The change described is sufficient to run the Tcl and Tk test suites with unwanted test results only in the detailed format of error messages for integer overflow and in the types returned by using the testobj command (not part of the usual distribution) to introspect them. Despite this reassurance, several potential incompatibilities are identified.

First, as mentioned above, C extensions will no longer have fine control over Tcl's built-in numeric types, because the types will not be registered and hence will be unavailable for use with Tcl_ConvertToType. This is actually a good thing, since it means that the rest of Tcl can assume that they are well-behaved, resulting in a considerable simplification. Most of the Tcl Core Team believes that Tcl_ConvertToType has no legitimate use in any case.

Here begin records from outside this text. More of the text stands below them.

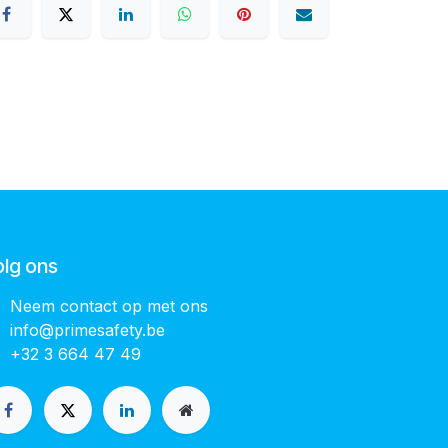
olg ons
Neem contact op met ons
info@primesafety.be
+32 3 664 47 49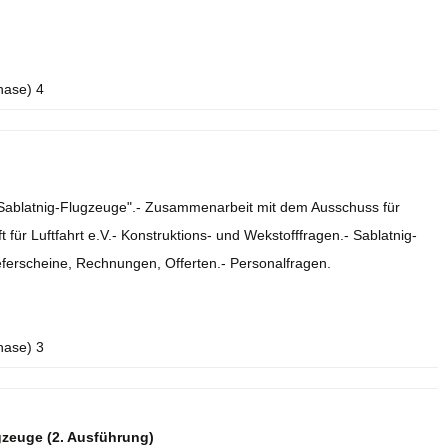
hase) 4
e Sablatnig-Flugzeuge".- Zusammenarbeit mit dem Ausschuss für
 für Luftfahrt e.V.- Konstruktions- und Wekstofffragen.- Sablatnig-
eferscheine, Rechnungen, Offerten.- Personalfragen.
hase) 3
gzeuge (2. Ausführung)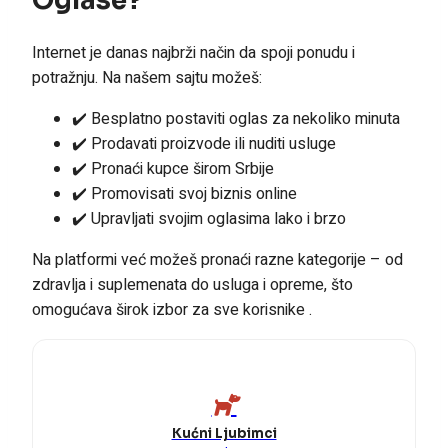
Oglase?
Internet je danas najbrži način da spoji ponudu i
potražnju. Na našem sajtu možeš:
✔️ Besplatno postaviti oglas za nekoliko minuta
✔️ Prodavati proizvode ili nuditi usluge
✔️ Pronaći kupce širom Srbije
✔️ Promovisati svoj biznis online
✔️ Upravljati svojim oglasima lako i brzo
Na platformi već možeš pronaći razne kategorije – od
zdravlja i suplemenata do usluga i opreme, što
omogućava širok izbor za sve korisnike .
Kućni Ljubimci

Second, it will no longer be correct to assume that Tcl_Get*FromObj will leave an internal representation of precisely the requested type. It is, in any case, a highly questionable practice for callers to assume a specific internal representation (with the possible exception of Tcl_Set*Obj and Tcl_New*Obj). There will no doubt be a few extensions that run afoul of this change, but they can be fixed easily in such a way that they will continue to compile and run on earlier versions of Tcl.

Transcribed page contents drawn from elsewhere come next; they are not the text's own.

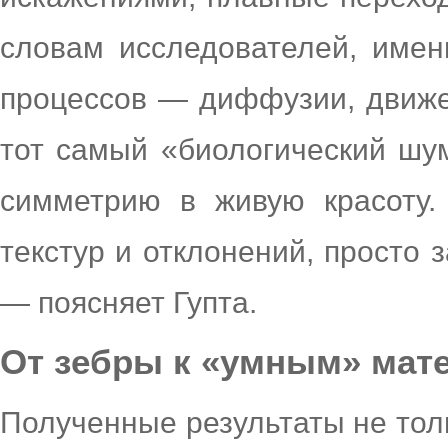
словам исследователей, имен
процессов — диффузии, движе
тот самый «биологический шу
симметрию в живую красоту.
текстур и отклонений, просто 
— поясняет Гупта.
От зебры к «умным» мат
Полученные результаты не тол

Third, Tcl_GetDoubleFromObj will be both more and less permissive than before. It will no longer accept constants with a leading zero and no decimal point or 'E' that are invalid octal numbers. On the other hand, it will accept constants that are too large to fit in a Tcl_WideInt; somewhat surprisingly, string repeat 9 50 cannot today be interpreted as a double. string is double will follow Tcl_GetDoubleFromObj in what it considers acceptable. Any string that is accepted as either an integer or a double by expr will be accepted in Tcl_GetDoubleFromObj, and only those strings will be accepted.

Fourth, the recognition of 0b and 0o as valid prefixes for integer values is a type of incompatibility.

Reference Implementation

See [237] for more implementation details.